▸ **Exercise**:
The stretch from the line with "pinky mcp: (144, 243)" through the line with "middle pip: (58, 119)" in the records below: write it out exactly, and nothing else.

▸ **Available data**:
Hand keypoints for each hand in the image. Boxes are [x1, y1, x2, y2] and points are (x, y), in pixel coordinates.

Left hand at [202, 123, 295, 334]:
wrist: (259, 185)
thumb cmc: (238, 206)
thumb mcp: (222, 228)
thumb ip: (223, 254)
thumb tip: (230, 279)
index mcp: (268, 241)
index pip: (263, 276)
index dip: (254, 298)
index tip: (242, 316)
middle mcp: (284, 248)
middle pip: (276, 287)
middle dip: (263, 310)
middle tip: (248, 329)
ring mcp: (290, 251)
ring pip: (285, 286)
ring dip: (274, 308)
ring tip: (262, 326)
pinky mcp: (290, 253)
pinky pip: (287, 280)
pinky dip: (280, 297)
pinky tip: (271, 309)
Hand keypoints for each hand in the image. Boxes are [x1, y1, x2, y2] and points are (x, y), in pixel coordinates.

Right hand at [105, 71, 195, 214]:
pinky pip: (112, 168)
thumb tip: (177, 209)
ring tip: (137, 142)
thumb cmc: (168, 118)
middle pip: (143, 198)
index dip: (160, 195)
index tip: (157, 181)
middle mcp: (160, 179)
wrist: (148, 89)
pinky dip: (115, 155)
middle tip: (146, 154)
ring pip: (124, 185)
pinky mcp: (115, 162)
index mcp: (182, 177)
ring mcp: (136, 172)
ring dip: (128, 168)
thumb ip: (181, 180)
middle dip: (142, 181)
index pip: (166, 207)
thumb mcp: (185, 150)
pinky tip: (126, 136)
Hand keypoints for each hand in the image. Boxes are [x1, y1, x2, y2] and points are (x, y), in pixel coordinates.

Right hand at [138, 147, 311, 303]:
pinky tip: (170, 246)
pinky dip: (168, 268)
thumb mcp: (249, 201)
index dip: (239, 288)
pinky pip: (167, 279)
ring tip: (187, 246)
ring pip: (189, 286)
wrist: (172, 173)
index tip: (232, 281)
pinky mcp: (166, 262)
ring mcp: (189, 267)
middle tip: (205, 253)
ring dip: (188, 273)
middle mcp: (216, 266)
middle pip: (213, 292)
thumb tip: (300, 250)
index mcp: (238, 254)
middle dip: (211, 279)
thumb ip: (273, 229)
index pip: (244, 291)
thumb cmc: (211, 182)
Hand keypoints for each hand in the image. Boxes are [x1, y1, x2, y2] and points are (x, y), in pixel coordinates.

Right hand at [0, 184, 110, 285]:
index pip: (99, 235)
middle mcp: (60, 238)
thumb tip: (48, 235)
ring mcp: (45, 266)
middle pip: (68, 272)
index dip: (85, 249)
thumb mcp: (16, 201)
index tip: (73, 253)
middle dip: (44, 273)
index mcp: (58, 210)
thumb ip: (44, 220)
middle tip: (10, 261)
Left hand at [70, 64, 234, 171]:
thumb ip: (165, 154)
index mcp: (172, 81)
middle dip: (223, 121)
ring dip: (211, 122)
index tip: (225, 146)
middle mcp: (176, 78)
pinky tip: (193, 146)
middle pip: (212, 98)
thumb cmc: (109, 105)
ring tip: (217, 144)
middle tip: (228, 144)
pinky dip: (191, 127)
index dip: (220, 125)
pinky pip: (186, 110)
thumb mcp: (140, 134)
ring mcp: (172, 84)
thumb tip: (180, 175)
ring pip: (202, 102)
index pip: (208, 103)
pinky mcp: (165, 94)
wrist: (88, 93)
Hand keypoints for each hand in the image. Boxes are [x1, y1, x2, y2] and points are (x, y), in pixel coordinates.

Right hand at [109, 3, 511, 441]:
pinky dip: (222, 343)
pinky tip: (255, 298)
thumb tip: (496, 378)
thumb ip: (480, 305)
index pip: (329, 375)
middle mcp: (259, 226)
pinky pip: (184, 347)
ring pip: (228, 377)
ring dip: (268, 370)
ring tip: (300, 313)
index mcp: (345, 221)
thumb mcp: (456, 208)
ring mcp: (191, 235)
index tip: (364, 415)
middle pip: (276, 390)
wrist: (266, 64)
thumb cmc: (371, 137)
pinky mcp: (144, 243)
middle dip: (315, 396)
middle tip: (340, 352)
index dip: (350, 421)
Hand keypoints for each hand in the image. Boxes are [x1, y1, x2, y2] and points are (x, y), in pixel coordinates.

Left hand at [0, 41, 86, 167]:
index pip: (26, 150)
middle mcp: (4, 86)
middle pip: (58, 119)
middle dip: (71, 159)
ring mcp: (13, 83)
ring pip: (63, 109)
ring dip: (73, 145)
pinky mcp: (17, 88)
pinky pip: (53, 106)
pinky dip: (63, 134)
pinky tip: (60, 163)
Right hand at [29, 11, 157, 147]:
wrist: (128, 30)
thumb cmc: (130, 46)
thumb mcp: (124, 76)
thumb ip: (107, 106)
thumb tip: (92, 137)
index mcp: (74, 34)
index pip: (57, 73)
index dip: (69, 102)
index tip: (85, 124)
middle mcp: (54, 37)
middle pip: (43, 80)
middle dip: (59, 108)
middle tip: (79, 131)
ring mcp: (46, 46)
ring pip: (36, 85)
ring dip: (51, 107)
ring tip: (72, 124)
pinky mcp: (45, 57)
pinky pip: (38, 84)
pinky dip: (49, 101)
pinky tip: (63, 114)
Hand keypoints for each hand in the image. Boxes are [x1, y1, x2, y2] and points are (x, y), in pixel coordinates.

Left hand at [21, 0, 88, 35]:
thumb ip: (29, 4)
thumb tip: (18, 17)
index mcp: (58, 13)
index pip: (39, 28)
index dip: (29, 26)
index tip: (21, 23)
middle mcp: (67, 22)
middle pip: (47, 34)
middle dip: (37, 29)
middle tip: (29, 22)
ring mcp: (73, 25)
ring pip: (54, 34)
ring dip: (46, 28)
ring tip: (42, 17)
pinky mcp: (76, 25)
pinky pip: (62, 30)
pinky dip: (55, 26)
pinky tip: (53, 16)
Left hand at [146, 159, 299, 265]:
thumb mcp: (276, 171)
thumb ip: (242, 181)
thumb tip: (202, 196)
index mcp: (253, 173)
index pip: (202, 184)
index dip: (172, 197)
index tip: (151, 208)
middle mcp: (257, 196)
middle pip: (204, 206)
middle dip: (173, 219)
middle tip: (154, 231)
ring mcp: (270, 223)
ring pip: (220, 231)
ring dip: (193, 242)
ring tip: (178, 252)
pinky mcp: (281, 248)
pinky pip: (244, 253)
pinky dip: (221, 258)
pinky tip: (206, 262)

* * *

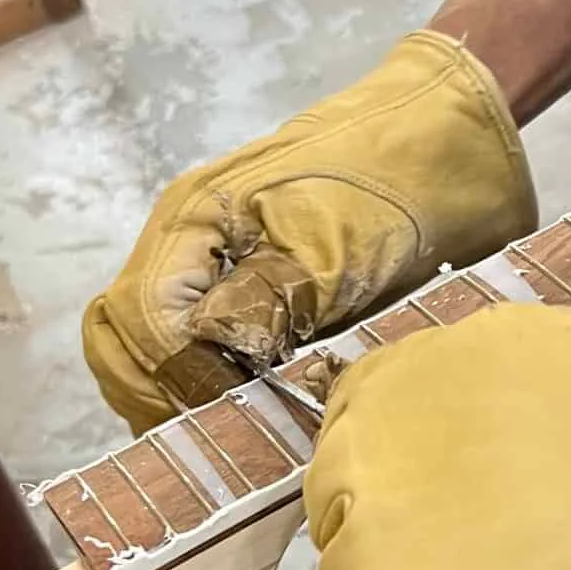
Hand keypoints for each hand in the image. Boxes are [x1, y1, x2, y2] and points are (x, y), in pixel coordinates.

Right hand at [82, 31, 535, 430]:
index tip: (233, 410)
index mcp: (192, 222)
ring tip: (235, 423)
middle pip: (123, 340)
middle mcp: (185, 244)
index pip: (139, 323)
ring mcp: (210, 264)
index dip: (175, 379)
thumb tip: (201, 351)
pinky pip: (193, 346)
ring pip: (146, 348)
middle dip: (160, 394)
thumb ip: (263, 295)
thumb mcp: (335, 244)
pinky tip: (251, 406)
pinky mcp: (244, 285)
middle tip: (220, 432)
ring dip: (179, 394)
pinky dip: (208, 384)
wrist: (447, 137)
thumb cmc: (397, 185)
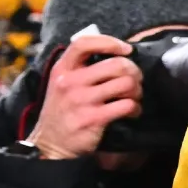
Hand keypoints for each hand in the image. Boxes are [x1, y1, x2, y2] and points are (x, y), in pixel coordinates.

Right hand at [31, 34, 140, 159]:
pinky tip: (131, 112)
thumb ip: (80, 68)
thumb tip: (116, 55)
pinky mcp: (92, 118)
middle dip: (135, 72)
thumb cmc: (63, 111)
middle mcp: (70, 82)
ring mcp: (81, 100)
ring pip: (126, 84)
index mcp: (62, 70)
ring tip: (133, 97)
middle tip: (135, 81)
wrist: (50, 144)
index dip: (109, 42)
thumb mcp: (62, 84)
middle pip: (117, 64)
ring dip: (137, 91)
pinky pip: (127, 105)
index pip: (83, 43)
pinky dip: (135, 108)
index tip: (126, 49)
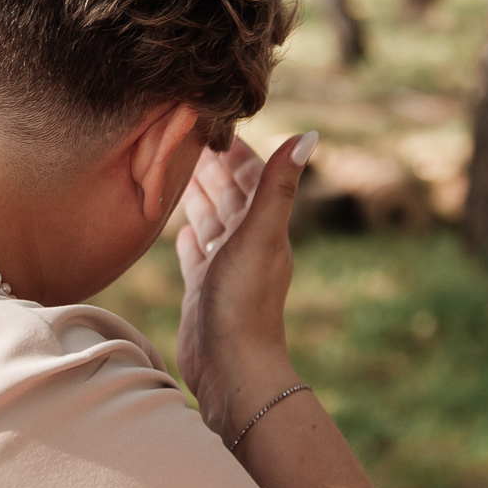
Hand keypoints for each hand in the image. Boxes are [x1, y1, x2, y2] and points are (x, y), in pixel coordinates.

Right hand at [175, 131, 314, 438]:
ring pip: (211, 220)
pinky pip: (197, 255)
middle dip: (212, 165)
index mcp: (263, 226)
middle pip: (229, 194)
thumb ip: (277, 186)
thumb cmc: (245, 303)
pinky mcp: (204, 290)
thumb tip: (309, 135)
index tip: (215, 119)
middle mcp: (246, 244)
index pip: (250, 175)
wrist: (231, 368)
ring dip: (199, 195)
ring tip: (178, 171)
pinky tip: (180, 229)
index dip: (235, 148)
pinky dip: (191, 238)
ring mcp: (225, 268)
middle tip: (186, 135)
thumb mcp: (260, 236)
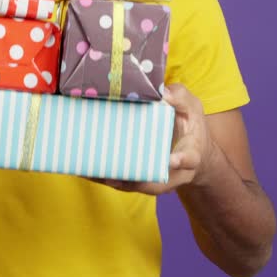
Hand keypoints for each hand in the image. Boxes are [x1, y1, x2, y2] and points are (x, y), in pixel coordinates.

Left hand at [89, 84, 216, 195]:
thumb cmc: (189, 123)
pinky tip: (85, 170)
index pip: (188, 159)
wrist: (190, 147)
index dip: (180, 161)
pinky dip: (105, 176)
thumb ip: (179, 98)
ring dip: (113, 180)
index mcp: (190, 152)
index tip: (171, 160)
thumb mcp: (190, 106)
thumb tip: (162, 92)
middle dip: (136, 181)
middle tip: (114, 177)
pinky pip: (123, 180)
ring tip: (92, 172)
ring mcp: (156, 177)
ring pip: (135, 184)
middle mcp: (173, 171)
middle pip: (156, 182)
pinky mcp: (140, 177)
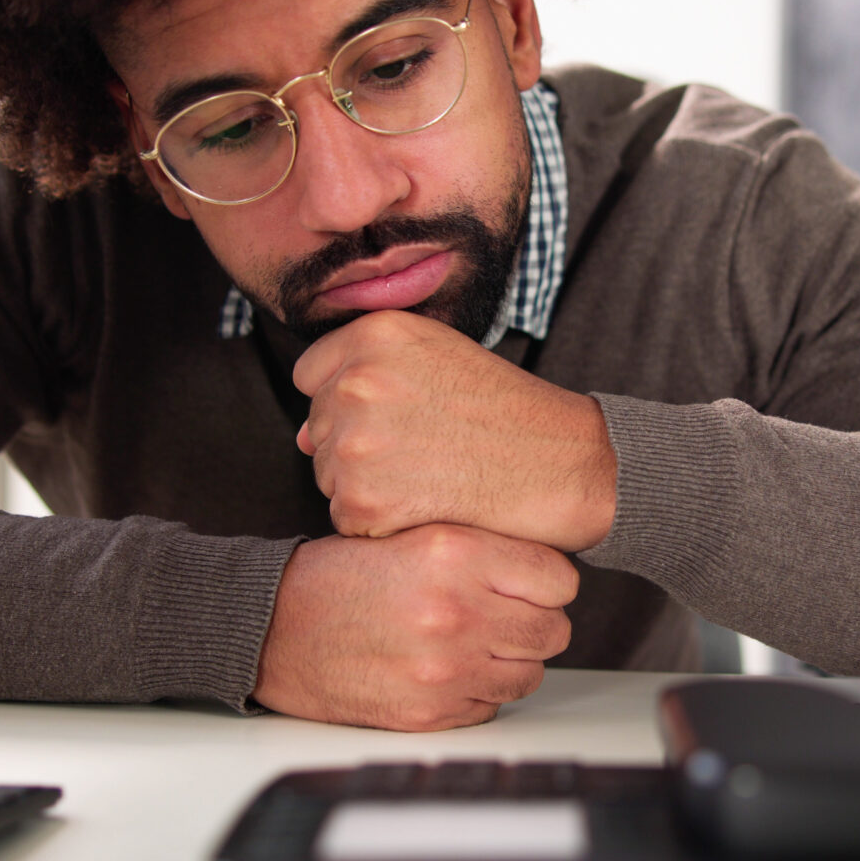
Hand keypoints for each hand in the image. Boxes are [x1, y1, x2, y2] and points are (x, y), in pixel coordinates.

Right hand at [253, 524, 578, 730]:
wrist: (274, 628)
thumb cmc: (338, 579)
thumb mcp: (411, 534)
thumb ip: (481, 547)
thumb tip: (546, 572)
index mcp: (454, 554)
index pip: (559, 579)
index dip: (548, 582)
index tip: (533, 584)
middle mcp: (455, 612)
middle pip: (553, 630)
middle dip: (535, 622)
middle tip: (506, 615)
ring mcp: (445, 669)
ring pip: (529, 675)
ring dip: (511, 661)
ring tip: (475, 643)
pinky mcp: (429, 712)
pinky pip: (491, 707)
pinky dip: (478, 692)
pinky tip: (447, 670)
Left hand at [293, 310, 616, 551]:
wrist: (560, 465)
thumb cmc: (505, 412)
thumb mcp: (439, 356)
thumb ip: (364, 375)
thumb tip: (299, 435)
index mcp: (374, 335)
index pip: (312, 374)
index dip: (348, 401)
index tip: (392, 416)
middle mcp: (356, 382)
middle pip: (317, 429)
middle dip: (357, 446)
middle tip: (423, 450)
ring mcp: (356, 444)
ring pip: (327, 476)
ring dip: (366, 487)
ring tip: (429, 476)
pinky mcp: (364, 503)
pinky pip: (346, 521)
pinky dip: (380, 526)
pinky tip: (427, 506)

▸ **Answer for this exercise**:
pinky mcp: (144, 243)
middle dip: (315, 396)
middle tip: (340, 352)
index dip: (350, 421)
Hand keypoints for each hand in the image. Boxes are [x1, y1, x2, y2] and points are (x, y), in pixel coordinates.

Left hand at [0, 41, 86, 167]:
index pip: (26, 150)
middle mcp: (4, 86)
middle pip: (58, 119)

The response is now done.